Ma soirée brûlante au bureau : le doigt du boss dans mon cul
Il était super tard, genre minuit passé. Le bureau vide, juste ma lampe allumée. J’avais 27 ans, secrétaire chez une grosse boîte, et ce soir-là, j’avais traîné pour boucler un dossier. Ma coloc était sortie, alors pourquoi pas. J’éteins mon ordi, attrape mon manteau… et bam, la porte grince. ‘Camille.’ Sa voix grave me fait sursauter. Le directeur. Ce colosse de 45 ans, costaud, cheveux poivre et sel, costume impeccable. Il bloque l’encadrement, immobile. Je sens son regard me scanner, de mes escarpins à ma jupe crayon noire, en passant par mon chemisier blanc tendu sur mes seins C.
Mon cœur cogne. ‘Restez un peu.’ Pas une question, un ordre doux mais ferme. Je rougis, chaleur qui monte aux joues, et en même temps, un frisson glacé dans le dos. Mes tétons durcissent sous le tissu fin de mon soutif en dentelle rouge. Je lâche mon manteau, qui tombe mollement par terre. L’air sent mon parfum vanillé mêlé à une pointe de sueur nerveuse. Il ferme la porte, clic métallique qui résonne.

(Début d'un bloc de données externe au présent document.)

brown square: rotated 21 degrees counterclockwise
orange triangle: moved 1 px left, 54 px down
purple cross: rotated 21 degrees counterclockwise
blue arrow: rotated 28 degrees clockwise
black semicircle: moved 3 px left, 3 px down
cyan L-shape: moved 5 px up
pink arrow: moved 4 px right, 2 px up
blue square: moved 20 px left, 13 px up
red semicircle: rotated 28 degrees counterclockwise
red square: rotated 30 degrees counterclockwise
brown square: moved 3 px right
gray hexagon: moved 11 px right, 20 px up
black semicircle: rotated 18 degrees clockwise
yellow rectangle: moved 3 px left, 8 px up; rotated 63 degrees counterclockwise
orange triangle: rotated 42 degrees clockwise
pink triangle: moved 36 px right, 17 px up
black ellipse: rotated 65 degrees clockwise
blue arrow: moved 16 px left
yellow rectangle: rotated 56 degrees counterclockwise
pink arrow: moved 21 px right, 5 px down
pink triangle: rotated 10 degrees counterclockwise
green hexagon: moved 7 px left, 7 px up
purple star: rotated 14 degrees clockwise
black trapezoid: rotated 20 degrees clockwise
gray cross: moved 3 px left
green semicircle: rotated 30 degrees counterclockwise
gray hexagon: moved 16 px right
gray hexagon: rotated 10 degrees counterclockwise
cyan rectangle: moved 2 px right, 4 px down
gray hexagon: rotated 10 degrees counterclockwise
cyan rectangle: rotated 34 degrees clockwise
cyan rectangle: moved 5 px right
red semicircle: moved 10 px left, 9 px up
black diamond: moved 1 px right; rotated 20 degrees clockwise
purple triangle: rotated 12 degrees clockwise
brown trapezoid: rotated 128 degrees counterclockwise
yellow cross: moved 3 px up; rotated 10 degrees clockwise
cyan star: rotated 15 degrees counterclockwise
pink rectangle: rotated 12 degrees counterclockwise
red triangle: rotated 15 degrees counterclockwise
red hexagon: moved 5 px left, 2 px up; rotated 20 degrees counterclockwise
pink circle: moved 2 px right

La nuit tombe, et lui surgit
‘Pourquoi ?’ je murmure, voix tremblante. Il s’approche, son aftershave boisé envahit l’espace. ‘Parce que j’en ai envie. Toi aussi, non ?’ Ses yeux noirs me déshabillent. Je hoche la tête, muette. Il pointe le bureau du menton. ‘Penchez-vous.’ J’hésite, deux secondes, puis je tourne le dos. Mes mains s’appuient sur le bois froid, je cambre les reins. Mes talons claquent légèrement en écartant les jambes. Ma jupe remonte un peu sur mes cuisses un peu charnues – j’ai pris 3 kilos ces temps-ci, ça me complexe – mais putain, l’excitation monte.
Il ne me touche pas tout de suite. J’entends sa respiration lourde derrière moi. ‘Lève ta jupe, Camille.’ Sa voix rauque. Tremblante, je saisis le tissu, le remonte lentement. L’air frais caresse mes cuisses, puis mes fesses à peine couvertes par mon string rouge minus. Odeur musquée de ma mouille qui commence à perler. ‘Plus haut.’ Je l’obéis, exposant tout. ‘Baisse ta culotte.’ Mes doigts glissent l’élastique, le long des jambes, jusqu’aux chevilles. Mon cul nu, vulnérable, se tend vers lui. Je sens l’humidité couler entre mes lèvres gonflées.
Toujours rien. Il admire. ‘T’es prête, hein ?’ ‘Oui… s’il vous plaît…’ Je gémis, ondulant un peu, le cœur en vrac. Brusquement, ses mains puissantes m’écartent les cuisses, me coincent contre un coin du bureau. Mes escarpins grincent sur le sol. Une paume calleuse frôle ma chatte trempée – slurp humide – puis un doigt épais, son majeur, presse mon anus. ‘Oh !’ Je me crispe. Il enfonce, lent, brûlant. La pression, la chaleur invasive… ça glisse malgré moi, lubrifié par ma propre mouille qu’il a étalée. ‘Détends-toi, salope.’ Pas méchant, juste dominant.
Soumise sur le bureau, l’explosion anale
Il pompe, sort, rentre plus fort. Clac-clac des impacts contre mes fesses. Mon trou s’ouvre, béant, avide. Odeur âcre de sexe, mes gémissements rauques remplissent la pièce : ‘Aah… plus fort… ouiii…’ Sensations folles : son doigt remue mes boyaux, masse un point sensible, vague de plaisir qui monte des reins. Mes seins ballottent, frottent le bureau, tétons en feu. Goût salé de ma sueur sur mes lèvres mordillées. Il accélère, deux doigts maintenant ? Non, juste le majeur, mais profond, impitoyable.
Ça craque en moi. ‘Je… je vais…’ Orgasme brutal, des tripes. Cri strident : ‘Ahhhhh putain !’ Mon anus palpite autour de lui, spasmes violents, jambes qui flageolent. Le monde s’arrête, flot de jus qui gicle de ma chatte, poisseux sur mes cuisses. Il retire, essuie sur ma jupe. ‘Brave fille.’ Silence haletant. Je m’effondre, joue contre le bureau froid, corps secoué de soubresauts.
Il part sans un mot. Je me rhabille, string distendu qui frotte mon trou sensible, encore frémissant. Odeur de sexe imprègne tout. Dehors, nuit fraîche, jambes molles. Demain, au bureau, je souris aux collègues, café en main. Il passe, clin d’œil complice. Plus jamais pareil. J’en redemande déjà.